What is expected: Rewrite the listing below, replacing each occurrence of "decimals" with "decimal places" and leaving all other text unchanged.

◇ ◇ ◇ ◇ ◇ ◇ ◇

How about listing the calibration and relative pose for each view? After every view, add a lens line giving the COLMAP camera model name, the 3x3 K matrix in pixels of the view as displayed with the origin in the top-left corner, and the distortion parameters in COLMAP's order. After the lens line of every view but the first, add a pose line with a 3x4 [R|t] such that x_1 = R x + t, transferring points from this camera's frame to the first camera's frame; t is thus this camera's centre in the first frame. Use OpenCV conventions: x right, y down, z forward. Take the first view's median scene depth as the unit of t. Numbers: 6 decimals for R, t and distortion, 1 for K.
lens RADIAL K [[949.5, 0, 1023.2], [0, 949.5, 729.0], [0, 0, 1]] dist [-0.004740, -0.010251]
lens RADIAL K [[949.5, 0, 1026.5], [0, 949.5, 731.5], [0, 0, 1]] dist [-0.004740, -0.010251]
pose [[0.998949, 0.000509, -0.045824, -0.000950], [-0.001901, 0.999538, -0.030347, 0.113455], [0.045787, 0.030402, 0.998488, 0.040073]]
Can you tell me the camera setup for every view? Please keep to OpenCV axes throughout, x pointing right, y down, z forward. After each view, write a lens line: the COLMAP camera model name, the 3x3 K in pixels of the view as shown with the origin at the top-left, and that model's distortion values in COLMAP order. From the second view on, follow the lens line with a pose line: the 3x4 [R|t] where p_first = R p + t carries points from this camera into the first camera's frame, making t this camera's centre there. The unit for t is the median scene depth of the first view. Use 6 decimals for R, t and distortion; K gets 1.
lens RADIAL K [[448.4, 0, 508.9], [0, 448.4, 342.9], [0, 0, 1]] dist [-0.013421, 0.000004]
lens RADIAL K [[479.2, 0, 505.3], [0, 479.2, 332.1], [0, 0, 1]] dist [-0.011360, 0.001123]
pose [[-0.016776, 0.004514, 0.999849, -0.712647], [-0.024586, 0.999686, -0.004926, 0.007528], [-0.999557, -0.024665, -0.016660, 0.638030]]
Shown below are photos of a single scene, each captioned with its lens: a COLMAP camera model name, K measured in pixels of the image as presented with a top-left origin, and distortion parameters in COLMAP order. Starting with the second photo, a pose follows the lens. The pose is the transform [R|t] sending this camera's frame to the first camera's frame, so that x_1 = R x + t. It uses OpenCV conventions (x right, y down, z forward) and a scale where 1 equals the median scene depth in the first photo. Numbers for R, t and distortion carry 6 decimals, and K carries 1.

◇ ◇ ◇ ◇ ◇ ◇ ◇

Task solution:
How about listing the calibration and relative pose for each view? After every view, add a lens line giving the COLMAP camera model name, the 3x3 K matrix in pixels of the view as displayed with the origin in the top-left corner, and the distortion parameters in COLMAP's order. After the lens line of every view but the first, add a pose line with a 3x4 [R|t] such that x_1 = R x + t, transferring points from this camera's frame to the first camera's frame; t is thus this camera's centre in the first frame. Use OpenCV conventions: x right, y down, z forward. Take the first view's median scene depth as the unit of t. Numbers: 6 decimal places for R, t and distortion, 1 for K.
lens RADIAL K [[949.5, 0, 1023.2], [0, 949.5, 729.0], [0, 0, 1]] dist [-0.004740, -0.010251]
lens RADIAL K [[949.5, 0, 1026.5], [0, 949.5, 731.5], [0, 0, 1]] dist [-0.004740, -0.010251]
pose [[0.998949, 0.000509, -0.045824, -0.000950], [-0.001901, 0.999538, -0.030347, 0.113455], [0.045787, 0.030402, 0.998488, 0.040073]]
Can you tell me the camera setup for every view? Please keep to OpenCV axes throughout, x pointing right, y down, z forward. After each view, write a lens line: the COLMAP camera model name, the 3x3 K in pixels of the view as shown with the origin at the top-left, and that model's distortion values in COLMAP order. From the second view on, follow the lens line with a pose line: the 3x4 [R|t] where p_first = R p + t carries points from this camera into the first camera's frame, making t this camera's centre there. The unit for t is the median scene depth of the first view. Use 6 decimal places for R, t and distortion; K gets 1.
lens RADIAL K [[448.4, 0, 508.9], [0, 448.4, 342.9], [0, 0, 1]] dist [-0.013421, 0.000004]
lens RADIAL K [[479.2, 0, 505.3], [0, 479.2, 332.1], [0, 0, 1]] dist [-0.011360, 0.001123]
pose [[-0.016776, 0.004514, 0.999849, -0.712647], [-0.024586, 0.999686, -0.004926, 0.007528], [-0.999557, -0.024665, -0.016660, 0.638030]]
Shown below are photos of a single scene, each captioned with its lens: a COLMAP camera model name, K measured in pixels of the image as presented with a top-left origin, and distortion parameters in COLMAP order. Starting with the second photo, a pose follows the lens. The pose is the transform [R|t] sending this camera's frame to the first camera's frame, so that x_1 = R x + t. It uses OpenCV conventions (x right, y down, z forward) and a scale where 1 equals the median scene depth in the first photo. Numbers for R, t and distortion carry 6 decimal places, and K carries 1.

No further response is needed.